The abstract furnished to be examined by appellees' attorneys did not, in his opinion, show a good title. The objections made to it by appellees' attorney were in writing furnished within 20 days of the date of the contract. Appellant had 30 days after that date to cure the same. The abstract was never completed so as to show record title, but the appellant secured affidavits to establish a limitation title from parties; which affidavits were placed upon the records of the county clerk's office, but which appellees declined to accept as coming within the terms of the contract.

Appellant contends that a title by limitation is a merchantable title. Men have the right to contract for a particular kind of title, if they wish it, and it will not do to say that a title by limitation not reduced to judgment will answer, because such a title is based upon proof to be made of facts outside of the record and by parol. Such a limitation title it is true is made by the statute, article 5513, Rev.St. 1925, a "full title, precluding all claims," but it is one that requires proof to establish.

We construe the contract as requiring an abstract that shows a good title of record. The mere placing of the limitation affidavits on record would have no more force and effect than the unrecorded affidavits, which, while persuasive, are ex parte statements, are yet inadmissable as hearsay, and could not be used in a trial in a contest in the court as evidence of the facts recited. The case of Blomstrom v. Wells (Tex.Civ.App.) 239 S.W. 227, settled all such kindred questions as are now under discussion here, relating to the effect of a limitation title when presented as a compliance with the terms of a contract to supply a "marketable title" where it had to be supported outside of the record by parol testimony difficult to assemble.

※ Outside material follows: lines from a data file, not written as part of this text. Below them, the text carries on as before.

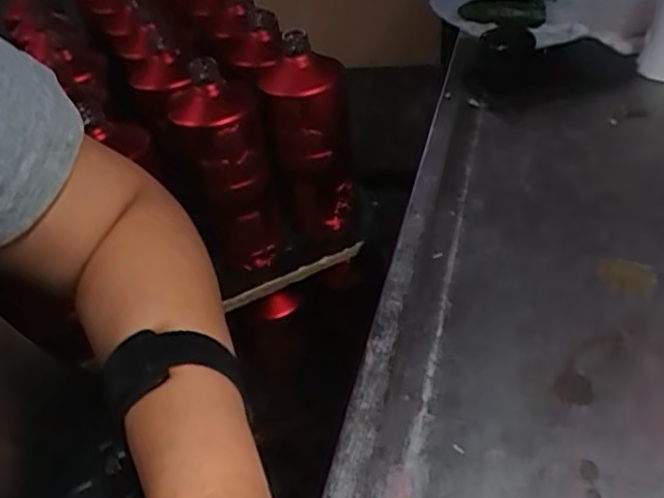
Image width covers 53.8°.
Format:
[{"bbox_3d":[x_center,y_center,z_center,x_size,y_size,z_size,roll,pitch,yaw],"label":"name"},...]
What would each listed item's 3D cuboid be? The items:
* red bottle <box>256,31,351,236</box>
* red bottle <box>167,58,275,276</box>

While it is not necessary to say here, but a contract that provides in cases where the seller reserves the right to perfect the title in cases where objections are made that may be cured and time is not the essence of the contract, such a contract may be complied with by clearing up the title by suit, in which case the judgment of the court would complete the record.

What is meant in the contract by the language, "if the title as shown by said abstract is good party of the first part will execute and tender to parties of the second part a good and sufficient deed to said land with general warranty of title," if not to secure a good and perfect title? This is the language of a prudent and careful person, who not only wanted his abstract to show a good record title, but wanted that title warranted too.

The words good and sufficient title are repeated several times in the contract, and we do not think such a limitation title as tendered meets the terms and spirit of appellees' demand. Greer v. International Stockyards, 43 Tex. Civ. App. 370, 96 S.W. 82 (opinion by Justice Neill of this court); Cline v. Booty (Tex.Civ.App.) 175 S.W. 1081 (opinion by Chief Justice Fly).

Finding no error in the ruling of the court upon any assignment or proposition urged which we have separately considered, the judgment is affirmed.